If you'd like to hear from Mark Miller's own lips rather than read his blog, titled "Coating, Casting, and Curtains," click on his podcast below:

When a slot die is coating a fluid, does it care which way it is pointed? No, it does not. So why are different terms utilized when the same piece of equipment is pointing up in the air, down towards the ground, or horizontally towards the wall? It has more to do with physics and fluid flow than the direction of coating. There are advantages and disadvantages in the direction you point your coating equipment, so let’s walk through each one here. But remember, the equipment doesn’t change, just the direction does.

Coating. In direct coating, the slot die coating head is pointing in a horizontal arrangement towards the substrate. The fluid forms a barrier between the metal face of the slot die lips and the substrate that is accepting the fluid being delivered. The viscous forces that control fluid flow at the exit point of the slot die control the resulting coated product performance and appearance.

The advantages include close proximity gap control and ease of setup and operation. The fluid will coat the width prescribed by the coating head and mechanical control of the coating bead (or meniscus) can be dictated by the lip face geometry, attack angle and offset of the upper and lower bodies of the slot die.

The disadvantages include the close proximity of the slot die to the substrate, not allowing for large variation in the substrate or very low coat weights. Lower coat weights require moving closer and closer to the substrate, possibly causing tear outs or damaging the equipment.

Curtain. In curtain coating, the slot die is positioned above the substrate from quite a distance. Actually, the way the physics of fluid flow works, there is a minimum distance that the slot die needs to be away from the substrate so gravity can do it’s work. The speed of the substrate also comes into play, as there is a minimum coat speed to form a solid coating or else the fluid puddles and does not spread evenly.
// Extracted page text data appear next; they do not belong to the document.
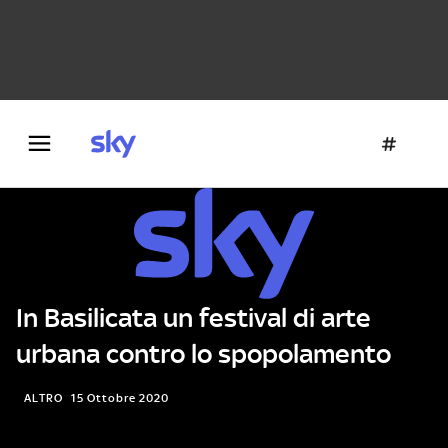
Danza e teatro
Fotografia
Letteratura
Architettura
In Basilicata un festival di arte
urbana contro lo spopolamento
ALTRO
15 Ottobre 2020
V = U * h > Vmin = 2σ/ρVcurtain

Vcurtain = (2gh)0.5 free fall estimation

h = height of slot die from substrate

g = gravity

U = substrate speed

σ = surface energy

ρ = density

V = volumetric flow through the slot die

The advantages of curtain coating include the ability to coat from a distance, allowing substrates with larger variation to pass undisturbed past the coating head. In addition, because of the minimum speed required, curtain coating is typically completed at higher line speeds than typical coating.

The main disadvantages include the neck-in that occurs when dropping fluid from a distance and the sensitivity to disturbances in air or tension. The neck-in can be overcome through the use of side rails that carry the fluid to the substrate.

Casting. When you have learned enough about coating sideways and coating downwards, you might as well stick the slot die up in the air and coat like a teapot. Casting fluid down a slot die allows for a controlled curtain coating and lay down of multiple layers at once. Previously utilized in photographic film manufacturing, casting (or slide coating as it is more commonly called) is a multilayer coating technique.

The advantages of slide coating are similar to curtain coating with the added advantage of cascading multiple chemistries onto a substrate at once.

The main disadvantages mirror curtain coating with the added issue of requiring a chemist to develop an understanding of what viscosities will layer without mixing. To have the fluids stay un-mixed, the surface energy of the top layer needs to be lower than the surface energy of the bottom layer.

Well, which ever way you want to point your coating head, consider the pros and cons and develop a technique that works best for you. Coating, casting and curtains all have there place in the converting industry, but remember that the tooling doesn’t change, just the way you point the tool does.